Two main approaches are used for plasma modeling: kinetics and hydrodynamics. The majority of critical results are obtained in the second approach. However, hydrodynamic approximation in the problems of practical interest cannot be valid in the whole phase space and for all time moments. For example, plasma generation cannot be considered. Kinetic approach becomes impossible, when electron density reaches some critical level. It is unlikely that even on exascale system kinetics will fully substitute hydrodynamics. But kinetic modeling of plasma generation until the distribution function is maxwellized is a good challenge for exascale.

This paper represents an attempt of numerical kinetics-based modeling of an industrial discharge-produced plasma source, which consists of metallic volumes connected by a dielectric capillary and outlines the limitation of used model on contemporary supercomputers.

Initially, free electrons, which exist due to natural background ionization, are in the heat equilibrium with gas. These electrons are accelerated by external electric field up to threshold of molecule excitation and ionization.

The inhomogeneous kinetic equation simulates electron 3D transport under Lorenz force action. Elastic scattering on neutral molecules, molecule excitation and impact ionization are described by the linear collision integral. Maxwell equations describe the electromagnetic field. The ion motion and interactions are neglected.

The solution is constructed by the successive generation’s method. The sum of zero and first generation distributions defines the solution with the first order of accuracy in terms of generalized functions with random parameters. A combination of Monte-Carlo and particles methods is used for numerical modeling. The explicit difference scheme approximates Maxwell equations. The computer code is developed for classic cluster computer. Paralleling on bar of processors with dynamic load-balancing is used.

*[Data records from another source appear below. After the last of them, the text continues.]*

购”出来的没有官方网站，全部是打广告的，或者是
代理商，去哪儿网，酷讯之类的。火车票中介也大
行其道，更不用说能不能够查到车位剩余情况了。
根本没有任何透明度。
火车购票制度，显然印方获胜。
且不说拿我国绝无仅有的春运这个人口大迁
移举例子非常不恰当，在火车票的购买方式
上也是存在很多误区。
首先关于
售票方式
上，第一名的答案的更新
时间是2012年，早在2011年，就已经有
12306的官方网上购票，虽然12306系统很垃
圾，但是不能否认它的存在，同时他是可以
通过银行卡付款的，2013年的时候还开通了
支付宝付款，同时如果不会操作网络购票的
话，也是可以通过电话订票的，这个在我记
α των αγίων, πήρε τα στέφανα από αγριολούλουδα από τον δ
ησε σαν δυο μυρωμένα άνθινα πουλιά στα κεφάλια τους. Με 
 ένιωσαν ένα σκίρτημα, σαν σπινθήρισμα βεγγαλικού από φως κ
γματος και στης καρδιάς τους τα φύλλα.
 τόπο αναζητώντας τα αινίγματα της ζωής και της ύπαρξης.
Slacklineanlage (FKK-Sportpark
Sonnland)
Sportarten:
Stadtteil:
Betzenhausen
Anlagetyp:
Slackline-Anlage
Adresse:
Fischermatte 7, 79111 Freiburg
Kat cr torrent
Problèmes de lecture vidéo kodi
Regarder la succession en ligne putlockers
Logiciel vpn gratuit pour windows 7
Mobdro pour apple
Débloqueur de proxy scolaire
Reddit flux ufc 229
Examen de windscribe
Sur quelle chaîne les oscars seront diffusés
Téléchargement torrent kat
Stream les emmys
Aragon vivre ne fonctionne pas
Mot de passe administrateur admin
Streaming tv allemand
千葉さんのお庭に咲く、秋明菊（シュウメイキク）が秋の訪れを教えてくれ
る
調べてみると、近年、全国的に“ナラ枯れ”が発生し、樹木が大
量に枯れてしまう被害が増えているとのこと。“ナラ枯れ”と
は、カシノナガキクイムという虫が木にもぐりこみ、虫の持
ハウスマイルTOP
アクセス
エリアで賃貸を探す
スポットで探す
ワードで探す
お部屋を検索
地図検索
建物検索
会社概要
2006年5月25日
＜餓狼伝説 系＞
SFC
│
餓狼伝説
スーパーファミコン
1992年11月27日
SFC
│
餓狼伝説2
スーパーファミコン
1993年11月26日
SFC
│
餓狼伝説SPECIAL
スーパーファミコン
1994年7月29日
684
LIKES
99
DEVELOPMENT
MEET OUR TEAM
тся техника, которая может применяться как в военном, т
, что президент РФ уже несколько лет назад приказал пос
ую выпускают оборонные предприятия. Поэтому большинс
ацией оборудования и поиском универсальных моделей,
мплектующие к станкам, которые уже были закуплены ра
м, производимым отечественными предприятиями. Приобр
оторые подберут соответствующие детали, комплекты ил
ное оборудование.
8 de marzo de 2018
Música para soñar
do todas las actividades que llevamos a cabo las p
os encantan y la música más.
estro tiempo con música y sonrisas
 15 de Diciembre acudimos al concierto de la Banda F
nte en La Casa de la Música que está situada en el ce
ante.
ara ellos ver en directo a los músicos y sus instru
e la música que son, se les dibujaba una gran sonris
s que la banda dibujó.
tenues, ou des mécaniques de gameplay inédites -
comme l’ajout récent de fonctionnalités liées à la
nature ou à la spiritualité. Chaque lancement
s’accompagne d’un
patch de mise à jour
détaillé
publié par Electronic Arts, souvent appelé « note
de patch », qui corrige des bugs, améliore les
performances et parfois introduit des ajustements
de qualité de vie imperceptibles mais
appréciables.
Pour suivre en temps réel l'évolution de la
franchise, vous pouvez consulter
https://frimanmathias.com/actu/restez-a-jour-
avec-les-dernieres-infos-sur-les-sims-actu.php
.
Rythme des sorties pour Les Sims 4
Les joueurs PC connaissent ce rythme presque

The results of modeling depend on the gas pressure in the device. When pressure is 1-2.5 Torr only an electron beam is generated in the capillary. Plasma generation begins in a small compressing region inside the capillary when pressure reaches 3 Torr. The space charge becomes significant.

The simulation was performed at a hybrid cluster computer K-100 in KIAM. Over 2 billion particles were considered on a uniform computational mesh containing 13 million spatial cells with edge of 0.01 sm with time step equal to 10^-13 s. 0.5 Tb of RAM was used. 50 hours of time was expended on 176 CPU. Hydrodynamic conditions are not reached. The electron density reaches value that corresponds to Debye shielding radius of 10^-4 cm. Therefore, to continue the simulation one needs two orders of magnitude denser mesh and about three orders of magnitude smaller time step. It is possible for computer with The SIMD (single instruction multiple data) devices. Since only homogeneous instructions are executed efficiently on SIMD, appropriate tuning of algorithms was carried out. Preliminary tests show, that using Cuda technology gives a 20 times speed up.

Electro-ion collisions should be taken into account when electron density becomes comparable with neutral’s one. It is impossible for existing version of particles method without assuming Maxwell distribution of ions.